**Task requirements:** Going from the line that contains "Patrons can always" down to the last line in the listing below, reproduce every line exactly and include no others.

<<<<

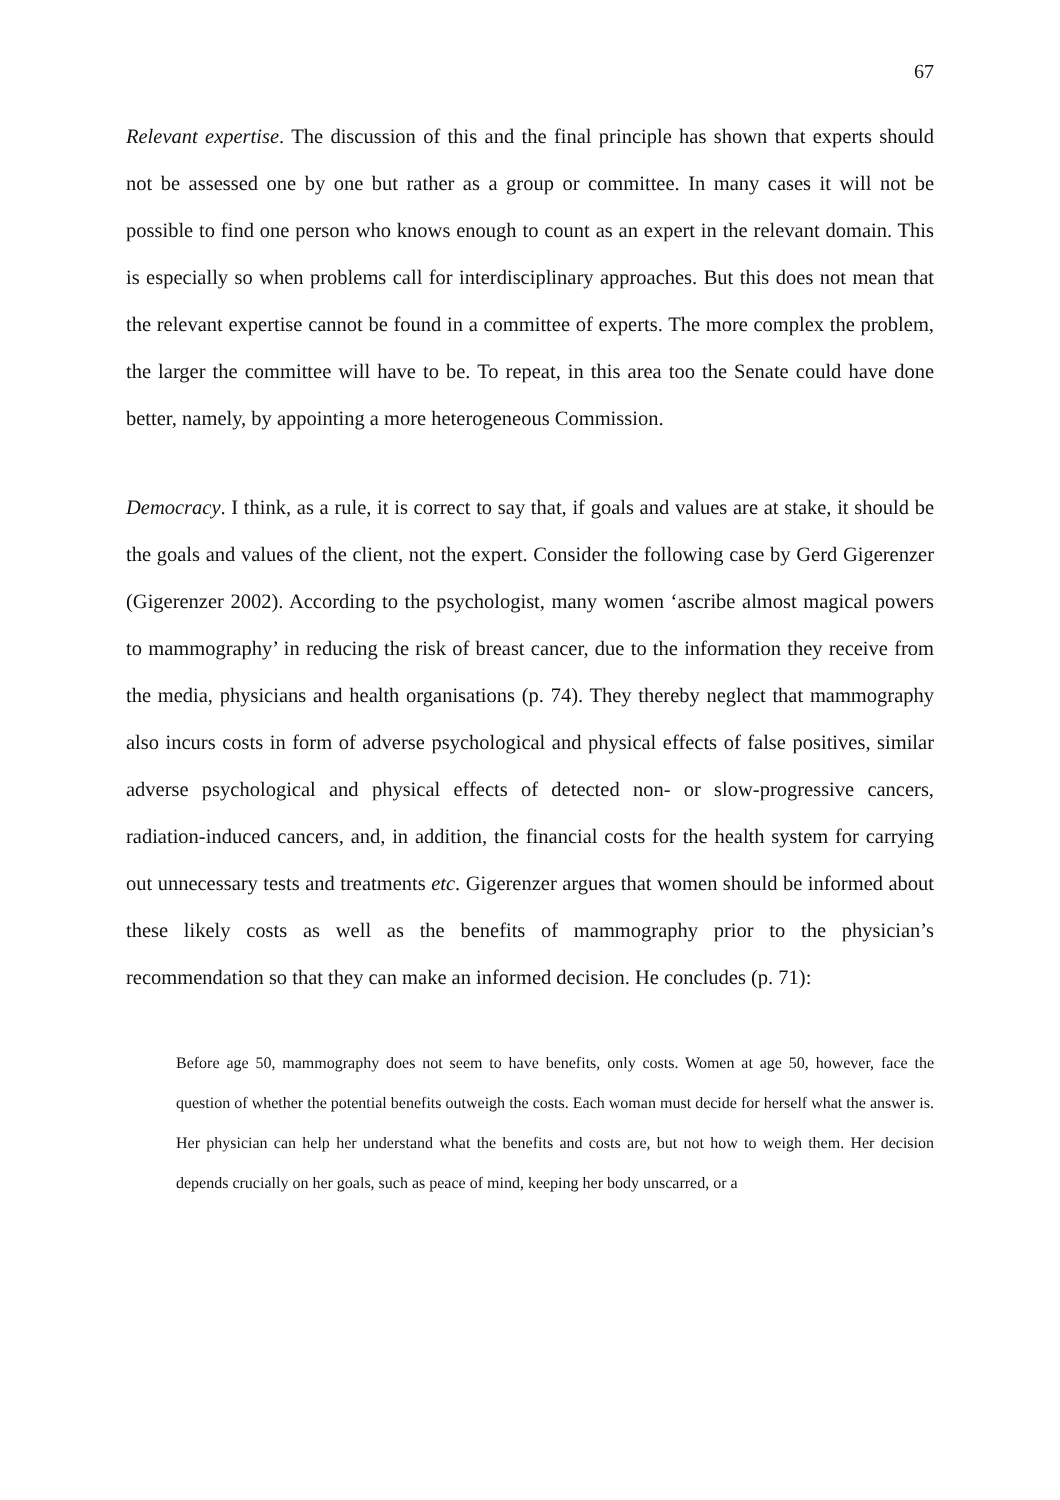67
Relevant expertise. The discussion of this and the final principle has shown that experts should not be assessed one by one but rather as a group or committee. In many cases it will not be possible to find one person who knows enough to count as an expert in the relevant domain. This is especially so when problems call for interdisciplinary approaches. But this does not mean that the relevant expertise cannot be found in a committee of experts. The more complex the problem, the larger the committee will have to be. To repeat, in this area too the Senate could have done better, namely, by appointing a more heterogeneous Commission.
Democracy. I think, as a rule, it is correct to say that, if goals and values are at stake, it should be the goals and values of the client, not the expert. Consider the following case by Gerd Gigerenzer (Gigerenzer 2002). According to the psychologist, many women ‘ascribe almost magical powers to mammography’ in reducing the risk of breast cancer, due to the information they receive from the media, physicians and health organisations (p. 74). They thereby neglect that mammography also incurs costs in form of adverse psychological and physical effects of false positives, similar adverse psychological and physical effects of detected non- or slow-progressive cancers, radiation-induced cancers, and, in addition, the financial costs for the health system for carrying out unnecessary tests and treatments etc. Gigerenzer argues that women should be informed about these likely costs as well as the benefits of mammography prior to the physician’s recommendation so that they can make an informed decision. He concludes (p. 71):
Before age 50, mammography does not seem to have benefits, only costs. Women at age 50, however, face the question of whether the potential benefits outweigh the costs. Each woman must decide for herself what the answer is. Her physician can help her understand what the benefits and costs are, but not how to weigh them. Her decision depends crucially on her goals, such as peace of mind, keeping her body unscarred, or a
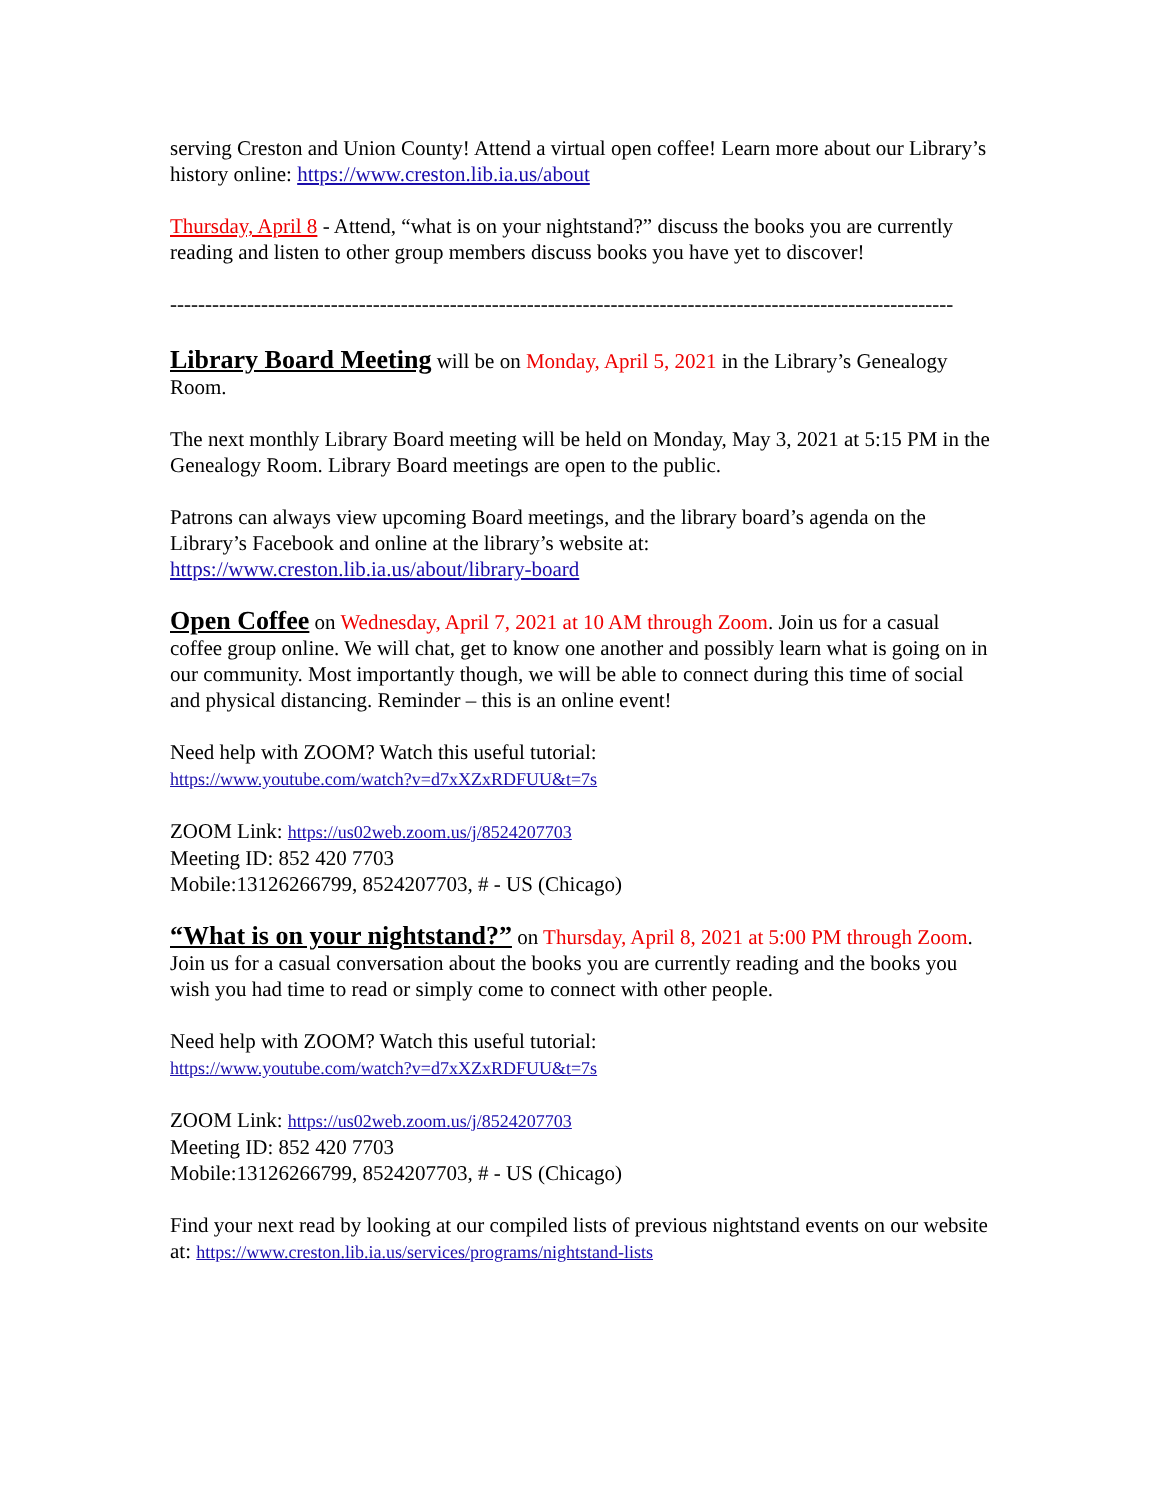serving Creston and Union County! Attend a virtual open coffee! Learn more about our Library’s history online: https://www.creston.lib.ia.us/about
Thursday, April 8 - Attend, “what is on your nightstand?” discuss the books you are currently reading and listen to other group members discuss books you have yet to discover!
----------------------------------------------------------------------------------------------------------------
Library Board Meeting will be on Monday, April 5, 2021 in the Library’s Genealogy Room.
The next monthly Library Board meeting will be held on Monday, May 3, 2021 at 5:15 PM in the Genealogy Room. Library Board meetings are open to the public.
Patrons can always view upcoming Board meetings, and the library board’s agenda on the Library’s Facebook and online at the library’s website at: https://www.creston.lib.ia.us/about/library-board
Open Coffee on Wednesday, April 7, 2021 at 10 AM through Zoom. Join us for a casual coffee group online. We will chat, get to know one another and possibly learn what is going on in our community. Most importantly though, we will be able to connect during this time of social and physical distancing. Reminder – this is an online event!
Need help with ZOOM? Watch this useful tutorial:
https://www.youtube.com/watch?v=d7xXZxRDFUU&t=7s
ZOOM Link: https://us02web.zoom.us/j/8524207703
Meeting ID: 852 420 7703
Mobile:13126266799, 8524207703, # - US (Chicago)
“What is on your nightstand?” on Thursday, April 8, 2021 at 5:00 PM through Zoom. Join us for a casual conversation about the books you are currently reading and the books you wish you had time to read or simply come to connect with other people.
Need help with ZOOM? Watch this useful tutorial:
https://www.youtube.com/watch?v=d7xXZxRDFUU&t=7s
ZOOM Link: https://us02web.zoom.us/j/8524207703
Meeting ID: 852 420 7703
Mobile:13126266799, 8524207703, # - US (Chicago)
Find your next read by looking at our compiled lists of previous nightstand events on our website at: https://www.creston.lib.ia.us/services/programs/nightstand-lists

>>>>

**Exercise answer:**
Patrons can always view upcoming Board meetings, and the library board’s agenda on the Library’s Facebook and online at the library’s website at: https://www.creston.lib.ia.us/about/library-board
Open Coffee on Wednesday, April 7, 2021 at 10 AM through Zoom. Join us for a casual coffee group online. We will chat, get to know one another and possibly learn what is going on in our community. Most importantly though, we will be able to connect during this time of social and physical distancing. Reminder – this is an online event!
Need help with ZOOM? Watch this useful tutorial:
https://www.youtube.com/watch?v=d7xXZxRDFUU&t=7s
ZOOM Link: https://us02web.zoom.us/j/8524207703
Meeting ID: 852 420 7703
Mobile:13126266799, 8524207703, # - US (Chicago)
“What is on your nightstand?” on Thursday, April 8, 2021 at 5:00 PM through Zoom. Join us for a casual conversation about the books you are currently reading and the books you wish you had time to read or simply come to connect with other people.
Need help with ZOOM? Watch this useful tutorial:
https://www.youtube.com/watch?v=d7xXZxRDFUU&t=7s
ZOOM Link: https://us02web.zoom.us/j/8524207703
Meeting ID: 852 420 7703
Mobile:13126266799, 8524207703, # - US (Chicago)
Find your next read by looking at our compiled lists of previous nightstand events on our website at: https://www.creston.lib.ia.us/services/programs/nightstand-lists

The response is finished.